- [OBJECTIF]:
Recopiez les lignes en commençant à celle qui contient "common name: Light arches" et en terminant à celle qui contient "genus: Flatormenis", et remplacez "scientific name" par "binomial name" sans rien changer d'autre.

══ DOCUMENTS FOURNIS

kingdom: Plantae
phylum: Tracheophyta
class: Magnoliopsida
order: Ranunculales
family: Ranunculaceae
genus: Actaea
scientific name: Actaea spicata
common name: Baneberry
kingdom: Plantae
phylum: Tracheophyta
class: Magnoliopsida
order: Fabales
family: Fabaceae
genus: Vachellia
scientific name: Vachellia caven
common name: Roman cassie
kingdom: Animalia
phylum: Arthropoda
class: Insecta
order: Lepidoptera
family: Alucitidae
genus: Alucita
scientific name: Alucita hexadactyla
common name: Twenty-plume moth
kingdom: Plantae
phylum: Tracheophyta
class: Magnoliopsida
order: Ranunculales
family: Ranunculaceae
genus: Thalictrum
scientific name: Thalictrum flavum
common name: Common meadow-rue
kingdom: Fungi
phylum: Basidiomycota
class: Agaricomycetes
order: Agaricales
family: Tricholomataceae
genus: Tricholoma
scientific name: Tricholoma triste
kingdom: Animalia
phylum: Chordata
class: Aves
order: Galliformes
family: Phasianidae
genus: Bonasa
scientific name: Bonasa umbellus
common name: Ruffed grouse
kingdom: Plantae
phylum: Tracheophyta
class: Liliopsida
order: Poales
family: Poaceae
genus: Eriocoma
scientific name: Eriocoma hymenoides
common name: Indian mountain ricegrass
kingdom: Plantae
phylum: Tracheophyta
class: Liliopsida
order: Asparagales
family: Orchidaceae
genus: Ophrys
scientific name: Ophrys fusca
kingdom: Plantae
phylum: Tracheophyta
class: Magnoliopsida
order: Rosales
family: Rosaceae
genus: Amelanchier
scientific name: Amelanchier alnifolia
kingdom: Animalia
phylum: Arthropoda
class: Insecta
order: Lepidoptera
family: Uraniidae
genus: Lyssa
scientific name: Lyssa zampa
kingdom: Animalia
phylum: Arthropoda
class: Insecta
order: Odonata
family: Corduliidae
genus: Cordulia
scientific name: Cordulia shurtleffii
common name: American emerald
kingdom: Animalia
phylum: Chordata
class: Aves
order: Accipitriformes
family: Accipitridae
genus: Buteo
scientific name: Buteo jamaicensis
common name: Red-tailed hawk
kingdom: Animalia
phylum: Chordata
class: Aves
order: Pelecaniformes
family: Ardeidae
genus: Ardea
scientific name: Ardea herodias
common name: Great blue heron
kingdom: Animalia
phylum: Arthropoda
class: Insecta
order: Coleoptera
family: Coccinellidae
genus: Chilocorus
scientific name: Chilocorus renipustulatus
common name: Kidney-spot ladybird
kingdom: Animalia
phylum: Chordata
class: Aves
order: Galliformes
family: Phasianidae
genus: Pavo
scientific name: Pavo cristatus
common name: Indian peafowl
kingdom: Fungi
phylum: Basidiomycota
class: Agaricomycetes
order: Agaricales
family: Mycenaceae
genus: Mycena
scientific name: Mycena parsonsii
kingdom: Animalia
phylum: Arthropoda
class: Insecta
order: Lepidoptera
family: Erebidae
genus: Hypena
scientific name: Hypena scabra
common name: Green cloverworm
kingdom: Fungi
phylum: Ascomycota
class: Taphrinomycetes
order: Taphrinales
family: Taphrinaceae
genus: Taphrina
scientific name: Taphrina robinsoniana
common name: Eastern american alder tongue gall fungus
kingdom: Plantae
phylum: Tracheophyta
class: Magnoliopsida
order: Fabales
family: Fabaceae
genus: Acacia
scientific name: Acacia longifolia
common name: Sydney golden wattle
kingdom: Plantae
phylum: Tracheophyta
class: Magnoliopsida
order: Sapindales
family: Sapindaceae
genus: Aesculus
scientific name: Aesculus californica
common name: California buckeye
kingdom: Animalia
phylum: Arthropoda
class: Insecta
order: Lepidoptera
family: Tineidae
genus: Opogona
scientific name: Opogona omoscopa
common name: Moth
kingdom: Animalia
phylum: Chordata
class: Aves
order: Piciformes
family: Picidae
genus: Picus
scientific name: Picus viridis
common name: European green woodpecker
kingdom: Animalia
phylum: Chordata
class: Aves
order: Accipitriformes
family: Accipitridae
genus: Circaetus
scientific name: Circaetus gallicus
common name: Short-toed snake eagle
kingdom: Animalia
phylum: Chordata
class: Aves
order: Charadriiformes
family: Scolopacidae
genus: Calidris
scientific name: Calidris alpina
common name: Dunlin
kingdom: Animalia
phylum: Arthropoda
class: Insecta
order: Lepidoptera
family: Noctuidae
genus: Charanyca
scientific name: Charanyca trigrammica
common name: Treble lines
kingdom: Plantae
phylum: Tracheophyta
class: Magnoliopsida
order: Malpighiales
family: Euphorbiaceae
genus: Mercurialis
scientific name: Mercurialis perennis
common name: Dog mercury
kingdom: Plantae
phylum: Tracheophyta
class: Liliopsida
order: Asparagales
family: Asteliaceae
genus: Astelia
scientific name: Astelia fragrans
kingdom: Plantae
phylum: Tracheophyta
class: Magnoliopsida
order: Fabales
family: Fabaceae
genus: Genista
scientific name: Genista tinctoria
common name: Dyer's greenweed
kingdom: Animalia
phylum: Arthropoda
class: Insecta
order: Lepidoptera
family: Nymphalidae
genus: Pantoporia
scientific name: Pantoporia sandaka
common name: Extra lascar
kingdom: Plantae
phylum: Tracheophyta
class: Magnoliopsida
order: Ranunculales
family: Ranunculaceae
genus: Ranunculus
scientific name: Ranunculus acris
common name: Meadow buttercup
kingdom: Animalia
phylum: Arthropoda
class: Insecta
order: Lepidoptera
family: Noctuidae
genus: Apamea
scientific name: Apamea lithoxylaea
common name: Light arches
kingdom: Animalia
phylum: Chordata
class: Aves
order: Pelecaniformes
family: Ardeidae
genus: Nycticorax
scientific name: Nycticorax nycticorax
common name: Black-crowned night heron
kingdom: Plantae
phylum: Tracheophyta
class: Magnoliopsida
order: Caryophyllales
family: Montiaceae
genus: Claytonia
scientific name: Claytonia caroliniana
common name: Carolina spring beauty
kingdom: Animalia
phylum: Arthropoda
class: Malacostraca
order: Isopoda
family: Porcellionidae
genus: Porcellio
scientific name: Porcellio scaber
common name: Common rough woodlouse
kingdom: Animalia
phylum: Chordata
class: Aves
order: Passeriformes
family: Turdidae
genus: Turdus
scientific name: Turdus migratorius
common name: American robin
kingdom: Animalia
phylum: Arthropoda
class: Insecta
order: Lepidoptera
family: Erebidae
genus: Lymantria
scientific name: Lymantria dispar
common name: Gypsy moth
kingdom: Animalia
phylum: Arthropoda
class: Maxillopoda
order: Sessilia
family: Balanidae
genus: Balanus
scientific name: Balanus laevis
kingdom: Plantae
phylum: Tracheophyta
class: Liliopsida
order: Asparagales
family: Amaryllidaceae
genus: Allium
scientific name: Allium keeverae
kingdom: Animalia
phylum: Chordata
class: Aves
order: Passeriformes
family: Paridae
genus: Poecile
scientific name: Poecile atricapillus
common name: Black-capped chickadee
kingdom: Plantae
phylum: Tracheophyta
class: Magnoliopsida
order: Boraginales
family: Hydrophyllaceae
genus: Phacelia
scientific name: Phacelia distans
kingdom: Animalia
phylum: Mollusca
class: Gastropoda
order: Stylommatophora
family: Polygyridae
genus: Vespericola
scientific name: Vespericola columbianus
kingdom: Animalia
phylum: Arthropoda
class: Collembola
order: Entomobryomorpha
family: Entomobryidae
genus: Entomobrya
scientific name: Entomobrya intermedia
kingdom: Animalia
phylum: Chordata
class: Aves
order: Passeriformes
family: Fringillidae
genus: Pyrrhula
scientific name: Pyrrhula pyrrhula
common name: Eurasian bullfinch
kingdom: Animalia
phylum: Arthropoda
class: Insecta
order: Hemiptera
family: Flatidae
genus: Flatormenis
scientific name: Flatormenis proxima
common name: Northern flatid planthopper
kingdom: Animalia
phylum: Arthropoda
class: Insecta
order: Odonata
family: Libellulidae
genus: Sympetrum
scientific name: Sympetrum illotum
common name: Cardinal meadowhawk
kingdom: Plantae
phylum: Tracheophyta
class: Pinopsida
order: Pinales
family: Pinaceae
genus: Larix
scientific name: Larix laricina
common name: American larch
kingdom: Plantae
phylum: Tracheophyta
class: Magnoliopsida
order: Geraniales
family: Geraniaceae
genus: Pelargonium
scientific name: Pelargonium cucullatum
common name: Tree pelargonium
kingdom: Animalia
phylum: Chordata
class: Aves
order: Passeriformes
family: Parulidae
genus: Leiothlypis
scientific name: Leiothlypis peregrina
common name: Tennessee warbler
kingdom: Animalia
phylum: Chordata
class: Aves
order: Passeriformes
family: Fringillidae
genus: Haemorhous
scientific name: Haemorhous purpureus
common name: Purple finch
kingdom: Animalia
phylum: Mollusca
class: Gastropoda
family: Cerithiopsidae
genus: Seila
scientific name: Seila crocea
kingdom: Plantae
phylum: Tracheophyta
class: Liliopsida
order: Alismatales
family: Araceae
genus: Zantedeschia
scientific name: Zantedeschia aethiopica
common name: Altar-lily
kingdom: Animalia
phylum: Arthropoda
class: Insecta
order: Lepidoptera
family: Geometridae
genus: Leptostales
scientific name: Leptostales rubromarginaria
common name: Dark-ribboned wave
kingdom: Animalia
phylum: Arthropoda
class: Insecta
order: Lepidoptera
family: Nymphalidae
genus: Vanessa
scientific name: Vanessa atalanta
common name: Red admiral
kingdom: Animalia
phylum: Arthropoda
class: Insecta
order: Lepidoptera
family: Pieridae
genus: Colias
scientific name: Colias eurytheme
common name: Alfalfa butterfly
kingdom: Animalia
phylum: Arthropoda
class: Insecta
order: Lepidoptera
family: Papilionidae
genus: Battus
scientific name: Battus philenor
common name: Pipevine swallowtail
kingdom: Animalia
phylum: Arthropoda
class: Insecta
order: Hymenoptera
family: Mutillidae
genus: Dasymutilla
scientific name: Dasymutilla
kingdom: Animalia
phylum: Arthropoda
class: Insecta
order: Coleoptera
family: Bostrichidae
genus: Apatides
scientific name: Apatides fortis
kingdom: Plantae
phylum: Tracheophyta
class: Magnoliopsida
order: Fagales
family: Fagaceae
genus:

════

- [RÉPONSE]:
common name: Light arches
kingdom: Animalia
phylum: Chordata
class: Aves
order: Pelecaniformes
family: Ardeidae
genus: Nycticorax
binomial name: Nycticorax nycticorax
common name: Black-crowned night heron
kingdom: Plantae
phylum: Tracheophyta
class: Magnoliopsida
order: Caryophyllales
family: Montiaceae
genus: Claytonia
binomial name: Claytonia caroliniana
common name: Carolina spring beauty
kingdom: Animalia
phylum: Arthropoda
class: Malacostraca
order: Isopoda
family: Porcellionidae
genus: Porcellio
binomial name: Porcellio scaber
common name: Common rough woodlouse
kingdom: Animalia
phylum: Chordata
class: Aves
order: Passeriformes
family: Turdidae
genus: Turdus
binomial name: Turdus migratorius
common name: American robin
kingdom: Animalia
phylum: Arthropoda
class: Insecta
order: Lepidoptera
family: Erebidae
genus: Lymantria
binomial name: Lymantria dispar
common name: Gypsy moth
kingdom: Animalia
phylum: Arthropoda
class: Maxillopoda
order: Sessilia
family: Balanidae
genus: Balanus
binomial name: Balanus laevis
kingdom: Plantae
phylum: Tracheophyta
class: Liliopsida
order: Asparagales
family: Amaryllidaceae
genus: Allium
binomial name: Allium keeverae
kingdom: Animalia
phylum: Chordata
class: Aves
order: Passeriformes
family: Paridae
genus: Poecile
binomial name: Poecile atricapillus
common name: Black-capped chickadee
kingdom: Plantae
phylum: Tracheophyta
class: Magnoliopsida
order: Boraginales
family: Hydrophyllaceae
genus: Phacelia
binomial name: Phacelia distans
kingdom: Animalia
phylum: Mollusca
class: Gastropoda
order: Stylommatophora
family: Polygyridae
genus: Vespericola
binomial name: Vespericola columbianus
kingdom: Animalia
phylum: Arthropoda
class: Collembola
order: Entomobryomorpha
family: Entomobryidae
genus: Entomobrya
binomial name: Entomobrya intermedia
kingdom: Animalia
phylum: Chordata
class: Aves
order: Passeriformes
family: Fringillidae
genus: Pyrrhula
binomial name: Pyrrhula pyrrhula
common name: Eurasian bullfinch
kingdom: Animalia
phylum: Arthropoda
class: Insecta
order: Hemiptera
family: Flatidae
genus: Flatormenis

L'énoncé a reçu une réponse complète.